*** DATA TO EXAMINE Section Begins ***

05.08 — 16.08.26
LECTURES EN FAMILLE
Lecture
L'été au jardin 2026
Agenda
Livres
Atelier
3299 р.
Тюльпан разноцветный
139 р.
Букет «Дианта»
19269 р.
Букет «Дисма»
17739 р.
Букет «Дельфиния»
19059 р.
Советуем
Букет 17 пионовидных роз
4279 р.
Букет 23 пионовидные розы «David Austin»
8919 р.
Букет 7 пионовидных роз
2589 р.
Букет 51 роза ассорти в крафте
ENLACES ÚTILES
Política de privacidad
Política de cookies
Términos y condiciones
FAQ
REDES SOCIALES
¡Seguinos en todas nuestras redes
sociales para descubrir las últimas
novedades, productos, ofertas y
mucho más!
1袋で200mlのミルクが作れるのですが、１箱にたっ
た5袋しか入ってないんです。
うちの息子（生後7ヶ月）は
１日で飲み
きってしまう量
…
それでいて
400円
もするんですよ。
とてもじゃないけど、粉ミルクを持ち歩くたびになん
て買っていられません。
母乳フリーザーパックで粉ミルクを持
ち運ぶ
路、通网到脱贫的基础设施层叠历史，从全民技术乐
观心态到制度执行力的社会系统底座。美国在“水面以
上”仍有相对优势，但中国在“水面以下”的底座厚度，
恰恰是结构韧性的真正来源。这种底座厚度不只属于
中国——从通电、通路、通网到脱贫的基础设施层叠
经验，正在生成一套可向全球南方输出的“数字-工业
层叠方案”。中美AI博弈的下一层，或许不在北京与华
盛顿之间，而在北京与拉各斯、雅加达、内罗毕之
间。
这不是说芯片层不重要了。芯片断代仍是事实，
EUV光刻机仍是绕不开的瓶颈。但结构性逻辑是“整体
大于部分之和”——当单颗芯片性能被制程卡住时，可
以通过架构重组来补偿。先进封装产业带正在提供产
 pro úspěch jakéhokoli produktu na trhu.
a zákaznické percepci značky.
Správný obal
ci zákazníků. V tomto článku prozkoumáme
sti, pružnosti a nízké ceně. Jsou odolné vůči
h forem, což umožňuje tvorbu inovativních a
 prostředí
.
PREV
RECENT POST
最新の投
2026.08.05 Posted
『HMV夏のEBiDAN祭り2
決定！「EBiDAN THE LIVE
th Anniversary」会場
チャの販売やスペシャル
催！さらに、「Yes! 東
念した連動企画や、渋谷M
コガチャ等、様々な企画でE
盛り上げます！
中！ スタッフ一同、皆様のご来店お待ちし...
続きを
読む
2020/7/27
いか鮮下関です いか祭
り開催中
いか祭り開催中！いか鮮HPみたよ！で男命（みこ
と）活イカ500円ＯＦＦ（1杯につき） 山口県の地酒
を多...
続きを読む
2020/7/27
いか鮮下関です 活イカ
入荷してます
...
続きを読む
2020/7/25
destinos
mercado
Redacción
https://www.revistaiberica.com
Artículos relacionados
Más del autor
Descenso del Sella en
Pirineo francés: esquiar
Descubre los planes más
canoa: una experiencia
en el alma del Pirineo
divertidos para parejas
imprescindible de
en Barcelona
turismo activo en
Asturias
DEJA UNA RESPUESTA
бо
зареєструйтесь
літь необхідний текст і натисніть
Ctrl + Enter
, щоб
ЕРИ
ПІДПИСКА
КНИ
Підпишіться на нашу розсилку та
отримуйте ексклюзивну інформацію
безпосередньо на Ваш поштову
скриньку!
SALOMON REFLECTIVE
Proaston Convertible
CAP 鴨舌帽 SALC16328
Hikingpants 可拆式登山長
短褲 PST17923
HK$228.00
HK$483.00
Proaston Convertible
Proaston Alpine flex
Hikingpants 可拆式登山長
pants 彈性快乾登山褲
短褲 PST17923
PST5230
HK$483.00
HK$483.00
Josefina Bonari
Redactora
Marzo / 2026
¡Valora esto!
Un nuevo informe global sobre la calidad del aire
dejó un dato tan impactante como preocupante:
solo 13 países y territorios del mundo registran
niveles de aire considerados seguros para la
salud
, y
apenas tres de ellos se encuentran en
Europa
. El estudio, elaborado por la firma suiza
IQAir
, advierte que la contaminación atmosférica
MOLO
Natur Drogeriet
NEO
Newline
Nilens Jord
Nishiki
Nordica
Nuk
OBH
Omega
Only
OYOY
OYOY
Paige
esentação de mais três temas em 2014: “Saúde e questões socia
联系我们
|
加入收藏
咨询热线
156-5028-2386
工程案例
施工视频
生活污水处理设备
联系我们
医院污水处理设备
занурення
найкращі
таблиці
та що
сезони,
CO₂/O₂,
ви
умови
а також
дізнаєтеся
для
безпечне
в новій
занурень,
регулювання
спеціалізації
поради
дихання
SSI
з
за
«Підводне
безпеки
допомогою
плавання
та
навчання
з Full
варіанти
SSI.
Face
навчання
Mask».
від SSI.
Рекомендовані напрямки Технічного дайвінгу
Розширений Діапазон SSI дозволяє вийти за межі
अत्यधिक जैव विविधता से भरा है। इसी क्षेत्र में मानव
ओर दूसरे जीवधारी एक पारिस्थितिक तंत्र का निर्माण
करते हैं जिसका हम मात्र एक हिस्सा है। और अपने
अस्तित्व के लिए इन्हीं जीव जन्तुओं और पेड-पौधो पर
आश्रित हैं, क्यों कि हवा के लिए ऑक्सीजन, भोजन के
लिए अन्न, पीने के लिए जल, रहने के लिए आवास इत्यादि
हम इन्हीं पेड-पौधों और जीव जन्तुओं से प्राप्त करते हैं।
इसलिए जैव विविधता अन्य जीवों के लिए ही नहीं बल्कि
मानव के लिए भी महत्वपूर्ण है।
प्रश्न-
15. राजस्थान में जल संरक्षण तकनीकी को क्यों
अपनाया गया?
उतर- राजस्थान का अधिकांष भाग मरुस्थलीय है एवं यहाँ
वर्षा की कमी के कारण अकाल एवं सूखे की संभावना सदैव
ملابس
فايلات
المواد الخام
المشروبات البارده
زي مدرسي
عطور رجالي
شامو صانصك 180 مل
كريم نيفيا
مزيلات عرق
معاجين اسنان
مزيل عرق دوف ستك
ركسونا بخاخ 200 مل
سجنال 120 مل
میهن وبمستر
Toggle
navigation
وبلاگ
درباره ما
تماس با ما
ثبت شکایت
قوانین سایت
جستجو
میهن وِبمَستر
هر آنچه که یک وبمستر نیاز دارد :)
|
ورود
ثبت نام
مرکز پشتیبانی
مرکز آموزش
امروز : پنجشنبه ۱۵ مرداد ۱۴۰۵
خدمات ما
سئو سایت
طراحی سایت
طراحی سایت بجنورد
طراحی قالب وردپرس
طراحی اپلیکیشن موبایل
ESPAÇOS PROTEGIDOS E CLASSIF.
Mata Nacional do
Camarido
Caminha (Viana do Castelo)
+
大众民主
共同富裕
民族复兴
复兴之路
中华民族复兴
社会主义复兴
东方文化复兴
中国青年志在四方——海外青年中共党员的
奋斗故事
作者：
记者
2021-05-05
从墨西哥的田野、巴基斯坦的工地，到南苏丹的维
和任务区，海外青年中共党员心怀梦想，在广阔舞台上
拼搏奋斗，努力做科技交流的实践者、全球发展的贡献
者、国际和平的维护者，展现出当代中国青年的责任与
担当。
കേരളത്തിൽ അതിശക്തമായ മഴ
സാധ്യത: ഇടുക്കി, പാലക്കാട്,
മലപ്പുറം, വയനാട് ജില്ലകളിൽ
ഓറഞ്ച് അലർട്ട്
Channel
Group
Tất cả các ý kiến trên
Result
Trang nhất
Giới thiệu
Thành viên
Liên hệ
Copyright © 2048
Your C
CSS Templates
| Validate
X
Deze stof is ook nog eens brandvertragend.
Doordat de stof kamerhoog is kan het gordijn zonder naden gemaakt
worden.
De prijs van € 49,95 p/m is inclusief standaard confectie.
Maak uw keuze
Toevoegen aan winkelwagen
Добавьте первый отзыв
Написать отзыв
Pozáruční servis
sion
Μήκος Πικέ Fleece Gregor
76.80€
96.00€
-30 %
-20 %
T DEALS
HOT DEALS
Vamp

*** DATA TO EXAMINE Section Ends ***

Your output is to be the lines of the listing, exact and complete, starting at the first and ending with the line that contains "зареєструйтесь".

05.08 — 16.08.26
LECTURES EN FAMILLE
Lecture
L'été au jardin 2026
Agenda
Livres
Atelier
3299 р.
Тюльпан разноцветный
139 р.
Букет «Дианта»
19269 р.
Букет «Дисма»
17739 р.
Букет «Дельфиния»
19059 р.
Советуем
Букет 17 пионовидных роз
4279 р.
Букет 23 пионовидные розы «David Austin»
8919 р.
Букет 7 пионовидных роз
2589 р.
Букет 51 роза ассорти в крафте
ENLACES ÚTILES
Política de privacidad
Política de cookies
Términos y condiciones
FAQ
REDES SOCIALES
¡Seguinos en todas nuestras redes
sociales para descubrir las últimas
novedades, productos, ofertas y
mucho más!
1袋で200mlのミルクが作れるのですが、１箱にたっ
た5袋しか入ってないんです。
うちの息子（生後7ヶ月）は
１日で飲み
きってしまう量
…
それでいて
400円
もするんですよ。
とてもじゃないけど、粉ミルクを持ち歩くたびになん
て買っていられません。
母乳フリーザーパックで粉ミルクを持
ち運ぶ
路、通网到脱贫的基础设施层叠历史，从全民技术乐
观心态到制度执行力的社会系统底座。美国在“水面以
上”仍有相对优势，但中国在“水面以下”的底座厚度，
恰恰是结构韧性的真正来源。这种底座厚度不只属于
中国——从通电、通路、通网到脱贫的基础设施层叠
经验，正在生成一套可向全球南方输出的“数字-工业
层叠方案”。中美AI博弈的下一层，或许不在北京与华
盛顿之间，而在北京与拉各斯、雅加达、内罗毕之
间。
这不是说芯片层不重要了。芯片断代仍是事实，
EUV光刻机仍是绕不开的瓶颈。但结构性逻辑是“整体
大于部分之和”——当单颗芯片性能被制程卡住时，可
以通过架构重组来补偿。先进封装产业带正在提供产
 pro úspěch jakéhokoli produktu na trhu.
a zákaznické percepci značky.
Správný obal
ci zákazníků. V tomto článku prozkoumáme
sti, pružnosti a nízké ceně. Jsou odolné vůči
h forem, což umožňuje tvorbu inovativních a
 prostředí
.
PREV
RECENT POST
最新の投
2026.08.05 Posted
『HMV夏のEBiDAN祭り2
決定！「EBiDAN THE LIVE
th Anniversary」会場
チャの販売やスペシャル
催！さらに、「Yes! 東
念した連動企画や、渋谷M
コガチャ等、様々な企画でE
盛り上げます！
中！ スタッフ一同、皆様のご来店お待ちし...
続きを
読む
2020/7/27
いか鮮下関です いか祭
り開催中
いか祭り開催中！いか鮮HPみたよ！で男命（みこ
と）活イカ500円ＯＦＦ（1杯につき） 山口県の地酒
を多...
続きを読む
2020/7/27
いか鮮下関です 活イカ
入荷してます
...
続きを読む
2020/7/25
destinos
mercado
Redacción
https://www.revistaiberica.com
Artículos relacionados
Más del autor
Descenso del Sella en
Pirineo francés: esquiar
Descubre los planes más
canoa: una experiencia
en el alma del Pirineo
divertidos para parejas
imprescindible de
en Barcelona
turismo activo en
Asturias
DEJA UNA RESPUESTA
бо
зареєструйтесь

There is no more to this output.